◆ DO THIS: Please continue the text on accessing elements of Ruby arrays from its last sentence.

◆ PAGE EXTRACT:
════
Accessing Elements¶ ↑

Elements in an array can be retrieved using the #[] method. It can take a single integer argument (a numeric index), a pair of arguments (start and length) or a range. Negative indices start counting from the end, with -1 being the last element.

arr = [1, 2, 3, 4, 5, 6] arr[2] #=> 3 arr[100] #=> nil arr[-3] #=> 4 arr[2, 3] #=> [3, 4, 5] arr[1..4] #=> [2, 3, 4, 5] arr[1..-3] #=> [2, 3, 4]

Another way to access a particular array element is by using the at method

arr.at(0) #=> 1

The slice method works in an identical manner to #[].

To raise an error for indices outside of the array bounds or else to provide a default value when that happens, you can use fetch.
════
◆ DATA LINES:
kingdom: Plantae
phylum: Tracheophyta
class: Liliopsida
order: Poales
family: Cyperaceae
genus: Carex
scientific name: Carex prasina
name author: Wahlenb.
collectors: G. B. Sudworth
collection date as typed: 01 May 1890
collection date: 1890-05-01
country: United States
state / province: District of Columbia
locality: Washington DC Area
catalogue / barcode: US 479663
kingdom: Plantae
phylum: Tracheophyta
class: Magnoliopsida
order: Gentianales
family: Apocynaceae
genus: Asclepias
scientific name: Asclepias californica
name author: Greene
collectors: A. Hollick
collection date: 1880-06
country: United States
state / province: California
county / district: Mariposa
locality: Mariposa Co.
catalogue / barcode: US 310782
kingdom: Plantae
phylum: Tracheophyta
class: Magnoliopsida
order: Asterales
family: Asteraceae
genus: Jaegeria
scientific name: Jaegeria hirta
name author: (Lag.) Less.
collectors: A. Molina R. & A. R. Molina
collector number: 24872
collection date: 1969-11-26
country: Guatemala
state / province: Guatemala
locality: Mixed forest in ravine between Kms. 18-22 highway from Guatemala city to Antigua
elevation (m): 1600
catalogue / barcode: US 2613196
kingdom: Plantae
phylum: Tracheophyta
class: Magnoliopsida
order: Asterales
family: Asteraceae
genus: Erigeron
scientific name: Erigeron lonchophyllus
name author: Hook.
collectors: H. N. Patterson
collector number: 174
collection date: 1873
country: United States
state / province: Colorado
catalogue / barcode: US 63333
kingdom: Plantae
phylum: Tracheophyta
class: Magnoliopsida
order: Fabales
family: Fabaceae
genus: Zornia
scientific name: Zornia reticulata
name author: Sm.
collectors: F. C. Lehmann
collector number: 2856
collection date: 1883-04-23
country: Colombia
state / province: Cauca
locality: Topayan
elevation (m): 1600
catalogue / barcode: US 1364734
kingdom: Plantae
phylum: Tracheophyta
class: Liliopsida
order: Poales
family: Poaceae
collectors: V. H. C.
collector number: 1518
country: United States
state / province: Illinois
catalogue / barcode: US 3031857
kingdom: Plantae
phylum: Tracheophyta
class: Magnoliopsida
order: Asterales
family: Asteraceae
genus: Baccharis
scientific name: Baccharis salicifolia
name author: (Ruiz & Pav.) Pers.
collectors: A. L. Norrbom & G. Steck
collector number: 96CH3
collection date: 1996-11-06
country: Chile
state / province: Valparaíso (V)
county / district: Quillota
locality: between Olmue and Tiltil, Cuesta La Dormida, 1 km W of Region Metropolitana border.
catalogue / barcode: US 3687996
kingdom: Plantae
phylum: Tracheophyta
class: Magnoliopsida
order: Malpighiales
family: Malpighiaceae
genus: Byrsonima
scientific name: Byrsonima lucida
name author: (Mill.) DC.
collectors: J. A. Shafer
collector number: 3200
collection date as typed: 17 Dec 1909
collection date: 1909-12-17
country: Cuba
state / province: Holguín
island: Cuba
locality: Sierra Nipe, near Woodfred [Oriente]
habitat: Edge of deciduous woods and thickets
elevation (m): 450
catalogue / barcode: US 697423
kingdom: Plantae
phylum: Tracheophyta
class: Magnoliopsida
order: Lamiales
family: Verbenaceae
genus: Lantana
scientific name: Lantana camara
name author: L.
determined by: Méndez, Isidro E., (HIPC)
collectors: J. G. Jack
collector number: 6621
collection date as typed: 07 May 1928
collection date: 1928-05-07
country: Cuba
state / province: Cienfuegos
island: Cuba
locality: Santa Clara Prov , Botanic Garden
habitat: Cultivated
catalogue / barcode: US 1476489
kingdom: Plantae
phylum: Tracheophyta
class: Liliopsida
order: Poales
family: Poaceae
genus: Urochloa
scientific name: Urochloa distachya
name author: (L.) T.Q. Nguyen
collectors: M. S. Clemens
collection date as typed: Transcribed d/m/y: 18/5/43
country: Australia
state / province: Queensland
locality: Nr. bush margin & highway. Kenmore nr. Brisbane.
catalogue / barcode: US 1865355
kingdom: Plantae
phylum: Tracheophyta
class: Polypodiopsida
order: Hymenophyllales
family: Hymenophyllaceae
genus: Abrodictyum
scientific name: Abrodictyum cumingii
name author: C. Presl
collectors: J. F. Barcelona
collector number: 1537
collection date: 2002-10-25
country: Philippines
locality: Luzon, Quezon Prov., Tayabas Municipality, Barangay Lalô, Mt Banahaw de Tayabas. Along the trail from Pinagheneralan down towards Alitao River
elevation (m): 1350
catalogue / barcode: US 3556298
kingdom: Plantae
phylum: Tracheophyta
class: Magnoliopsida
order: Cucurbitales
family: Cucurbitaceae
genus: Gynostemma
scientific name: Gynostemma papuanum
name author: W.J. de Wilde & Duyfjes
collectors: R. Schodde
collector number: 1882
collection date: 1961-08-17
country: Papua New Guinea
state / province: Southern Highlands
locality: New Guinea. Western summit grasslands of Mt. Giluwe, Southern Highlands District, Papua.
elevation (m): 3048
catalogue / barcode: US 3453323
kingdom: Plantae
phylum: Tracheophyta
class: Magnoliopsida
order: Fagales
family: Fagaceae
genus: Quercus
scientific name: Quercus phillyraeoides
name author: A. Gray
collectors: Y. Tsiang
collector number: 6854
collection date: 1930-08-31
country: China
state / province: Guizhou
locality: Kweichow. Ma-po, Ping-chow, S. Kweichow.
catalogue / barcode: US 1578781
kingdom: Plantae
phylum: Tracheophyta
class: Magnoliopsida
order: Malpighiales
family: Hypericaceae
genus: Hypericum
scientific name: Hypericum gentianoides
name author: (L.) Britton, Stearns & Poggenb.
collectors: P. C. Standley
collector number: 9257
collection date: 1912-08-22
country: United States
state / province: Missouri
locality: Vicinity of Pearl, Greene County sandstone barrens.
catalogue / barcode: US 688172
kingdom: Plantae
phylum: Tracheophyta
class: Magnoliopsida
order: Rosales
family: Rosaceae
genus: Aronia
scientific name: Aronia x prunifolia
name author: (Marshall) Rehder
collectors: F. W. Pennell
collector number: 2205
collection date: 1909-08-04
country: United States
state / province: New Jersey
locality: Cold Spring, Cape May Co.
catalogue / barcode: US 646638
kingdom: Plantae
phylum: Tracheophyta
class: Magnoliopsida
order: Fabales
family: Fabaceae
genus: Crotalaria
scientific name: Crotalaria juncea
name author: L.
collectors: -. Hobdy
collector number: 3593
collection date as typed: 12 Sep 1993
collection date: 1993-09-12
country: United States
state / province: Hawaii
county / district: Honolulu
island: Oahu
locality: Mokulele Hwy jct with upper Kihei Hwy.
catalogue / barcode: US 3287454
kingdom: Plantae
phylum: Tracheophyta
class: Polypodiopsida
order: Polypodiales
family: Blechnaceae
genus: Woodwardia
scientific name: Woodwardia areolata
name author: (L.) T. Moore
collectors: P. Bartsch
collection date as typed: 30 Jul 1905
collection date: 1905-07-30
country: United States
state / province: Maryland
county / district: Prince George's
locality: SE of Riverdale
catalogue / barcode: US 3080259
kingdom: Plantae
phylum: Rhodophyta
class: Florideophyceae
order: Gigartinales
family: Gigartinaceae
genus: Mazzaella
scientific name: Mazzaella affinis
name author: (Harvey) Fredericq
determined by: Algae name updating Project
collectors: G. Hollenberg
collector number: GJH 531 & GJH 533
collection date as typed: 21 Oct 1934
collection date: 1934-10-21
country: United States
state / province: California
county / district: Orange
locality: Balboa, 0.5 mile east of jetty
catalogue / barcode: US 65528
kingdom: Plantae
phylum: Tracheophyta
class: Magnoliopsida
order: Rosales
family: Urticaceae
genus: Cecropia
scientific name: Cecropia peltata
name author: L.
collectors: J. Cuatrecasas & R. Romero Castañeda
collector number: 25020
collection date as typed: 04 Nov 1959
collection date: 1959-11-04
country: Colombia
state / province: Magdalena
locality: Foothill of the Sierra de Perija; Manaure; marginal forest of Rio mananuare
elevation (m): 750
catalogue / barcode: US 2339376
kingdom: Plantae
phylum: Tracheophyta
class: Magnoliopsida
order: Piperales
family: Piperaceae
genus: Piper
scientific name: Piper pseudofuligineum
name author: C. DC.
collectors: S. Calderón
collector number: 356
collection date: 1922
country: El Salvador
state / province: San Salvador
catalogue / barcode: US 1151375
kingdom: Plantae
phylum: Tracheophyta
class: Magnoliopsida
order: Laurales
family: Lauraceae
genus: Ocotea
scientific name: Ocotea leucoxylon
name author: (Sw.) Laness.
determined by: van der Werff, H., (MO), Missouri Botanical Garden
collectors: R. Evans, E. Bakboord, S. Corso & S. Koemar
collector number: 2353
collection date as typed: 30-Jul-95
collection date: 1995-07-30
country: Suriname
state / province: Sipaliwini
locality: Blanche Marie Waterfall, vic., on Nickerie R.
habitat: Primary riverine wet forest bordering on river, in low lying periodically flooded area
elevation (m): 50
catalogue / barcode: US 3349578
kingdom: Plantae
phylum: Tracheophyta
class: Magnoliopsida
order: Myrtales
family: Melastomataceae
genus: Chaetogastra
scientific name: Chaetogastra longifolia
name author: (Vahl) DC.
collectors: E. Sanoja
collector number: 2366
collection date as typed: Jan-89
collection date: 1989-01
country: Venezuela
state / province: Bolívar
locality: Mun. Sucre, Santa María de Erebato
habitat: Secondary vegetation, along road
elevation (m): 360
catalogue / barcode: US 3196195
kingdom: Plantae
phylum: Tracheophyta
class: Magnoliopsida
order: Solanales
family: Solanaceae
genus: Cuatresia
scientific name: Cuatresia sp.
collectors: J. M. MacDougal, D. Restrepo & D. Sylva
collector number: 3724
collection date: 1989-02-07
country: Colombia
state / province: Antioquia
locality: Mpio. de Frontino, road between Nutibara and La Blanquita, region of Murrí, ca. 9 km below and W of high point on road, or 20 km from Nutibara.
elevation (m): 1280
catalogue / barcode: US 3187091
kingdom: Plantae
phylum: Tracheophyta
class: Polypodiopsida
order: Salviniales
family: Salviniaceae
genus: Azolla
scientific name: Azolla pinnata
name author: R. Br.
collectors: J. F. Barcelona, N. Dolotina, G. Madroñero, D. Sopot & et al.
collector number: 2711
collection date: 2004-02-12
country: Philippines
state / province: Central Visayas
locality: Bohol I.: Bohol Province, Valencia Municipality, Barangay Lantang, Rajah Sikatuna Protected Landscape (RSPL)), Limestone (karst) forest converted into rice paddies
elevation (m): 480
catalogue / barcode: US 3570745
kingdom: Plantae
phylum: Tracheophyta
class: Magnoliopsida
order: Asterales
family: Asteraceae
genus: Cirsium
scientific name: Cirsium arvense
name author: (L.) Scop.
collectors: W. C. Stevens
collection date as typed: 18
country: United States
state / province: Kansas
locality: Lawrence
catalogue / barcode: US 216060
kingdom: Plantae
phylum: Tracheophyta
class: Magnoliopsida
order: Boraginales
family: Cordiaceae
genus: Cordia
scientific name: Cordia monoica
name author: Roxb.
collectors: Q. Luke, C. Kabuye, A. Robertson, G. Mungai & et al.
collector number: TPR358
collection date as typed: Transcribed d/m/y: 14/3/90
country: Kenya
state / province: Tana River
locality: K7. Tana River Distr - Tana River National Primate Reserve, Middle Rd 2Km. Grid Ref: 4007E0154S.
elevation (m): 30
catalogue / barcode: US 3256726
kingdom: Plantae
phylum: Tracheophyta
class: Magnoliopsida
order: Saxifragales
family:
════
◆ EXERCISE RESULT:
arr = [‘a’, ‘b’, ‘c’, ‘d’, ‘e’, ‘f’] arr.fetch(100) #=> IndexError: index 100 outside of array bounds: -6…6 arr.fetch(100, “oops”) #=> “oops”

The special methods first and last will return the first and last elements of an array, respectively.

arr.first #=> 1 arr.last #=> 6

To return the first n elements of an array, use take

arr.take(3) #=> [1, 2, 3]

drop does the opposite of take, by returning the elements after n elements have been dropped:

arr.drop(3) #=> [4, 5, 6]

Obtaining Information about an Array¶ ↑

Arrays keep track of their own length at all times. To query an array about the number of elements it contains, use length, count or size.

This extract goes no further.